Add `shard_min_doc_count` parameter for significant terms similar to `shard_size` #6041

brwe · 2014-05-05T08:58:43Z

Significant terms internally maintain a priority queue per shard with a size potentially
lower than the number of terms. This queue uses the score as criterion to determine if
a bucket is kept or not. If many terms with low subsetDF score very high
but the min_doc_count is set high, this might result in no terms being
returned because the pq is filled with low frequent terms which are all sorted
out in the end.

This can be avoided by increasing the shard_size parameter to a higher value.
However, it is not immediately clear to which value this parameter must be set
because we can not know how many terms with low frequency are scored higher that
the high frequent terms that we are actually interested in.

On the other hand, if there is no routing of docs to shards involved, we can maybe
assume that the documents of classes and also the terms therein are distributed evenly
across shards.

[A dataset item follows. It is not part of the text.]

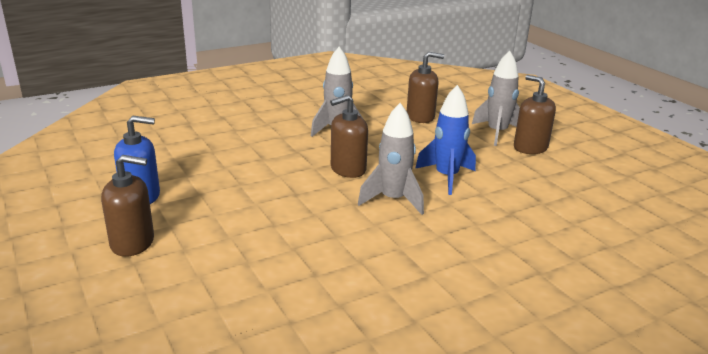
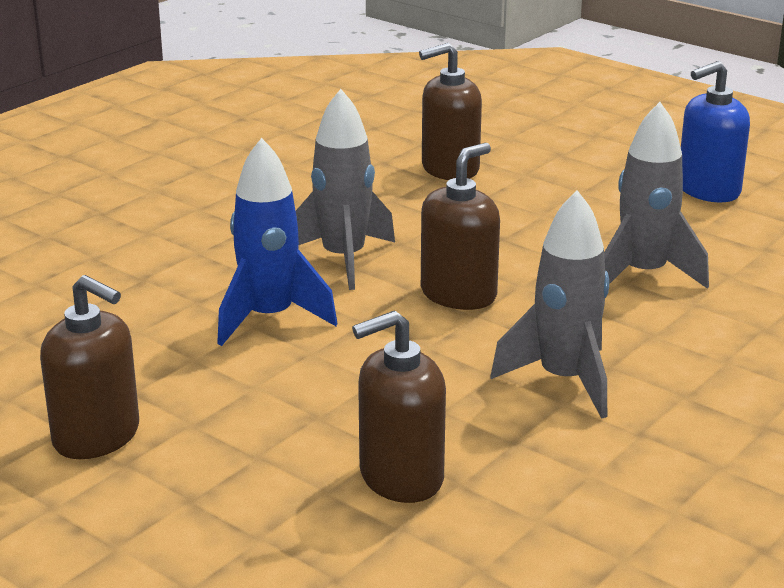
camera: 160 degrees right, 0 degrees up
brown soap dispenser [101,155,154,257] -> brown soap dispenser moved to [419,43,482,180]
grey rocket [472,51,520,146] -> grey rocket moved to [604,102,709,289]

In that case it might be easier to not add documents to the pq that have
subsetDF <= shard_min_doc_count which can be set to something like
min_doc_count/number of shards because we would assume that even when summing up
the subsetDF across shards min_doc_count will not be reached.

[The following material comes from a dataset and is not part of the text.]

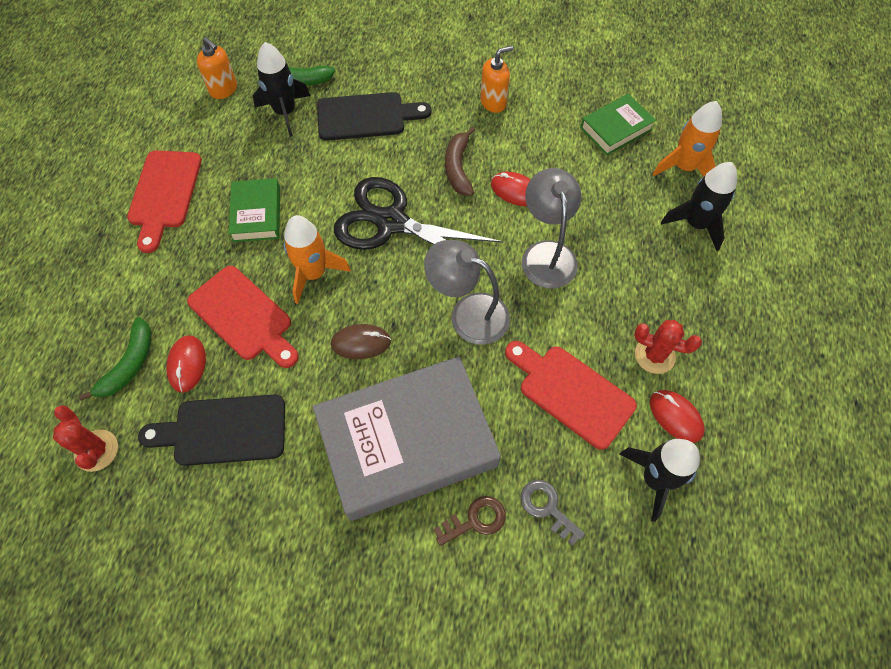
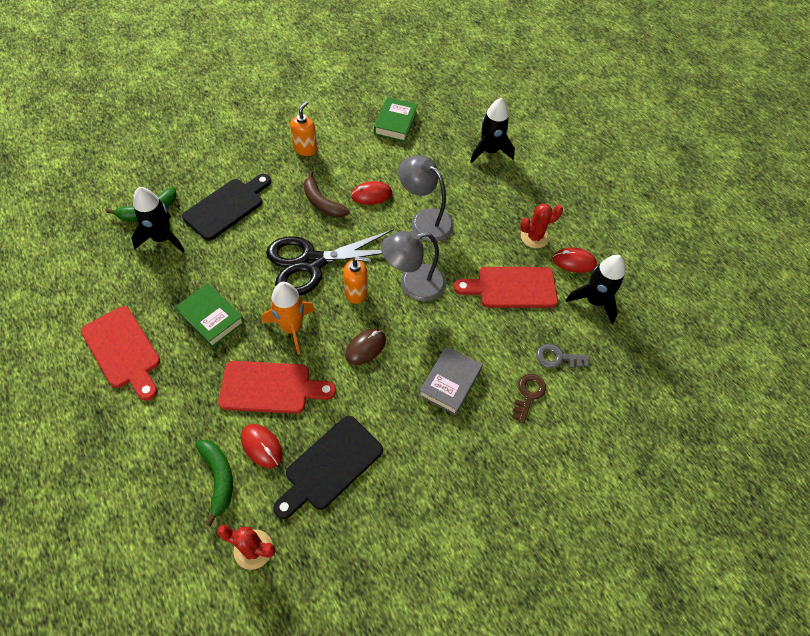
camera: 45 degrees left, 5 degrees down
orange soap dispenser [197,37,237,99] -> orange soap dispenser moved to [343,257,371,304]
grey book [313,356,501,521] -> grey book [419,346,483,415], size x0.48
orange rocket [653,101,722,177] -> none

…`shard_size` Significant terms internally maintain a priority queue per shard with a size potentially lower than the number of terms. This queue uses the score as criterion to determine if a bucket is kept or not. If many terms with low subsetDF score very high but the `min_doc_count` is set high, this might result in no terms being returned because the pq is filled with low frequent terms which are all sorted out in the end. This can be avoided by increasing the `shard_size` parameter to a higher value. However, it is not immediately clear to which value this parameter must be set because we can not know how many terms with low frequency are scored higher that the high frequent terms that we are actually interested in. On the other hand, if there is no routing of docs to shards involved, we can maybe assume that the documents of classes and also the terms therein are distributed evenly across shards. In that case it might be easier to not add documents to the pq that have subsetDF <= `shard_min_doc_count` which can be set to something like `min_doc_count`/number of shards because we would assume that even when summing up the subsetDF across shards `min_doc_count` will not be reached. closes elastic#5998

jpountz · 2014-05-05T09:49:47Z

I think this parameter would be useful to the terms aggregation as well (in a separate change).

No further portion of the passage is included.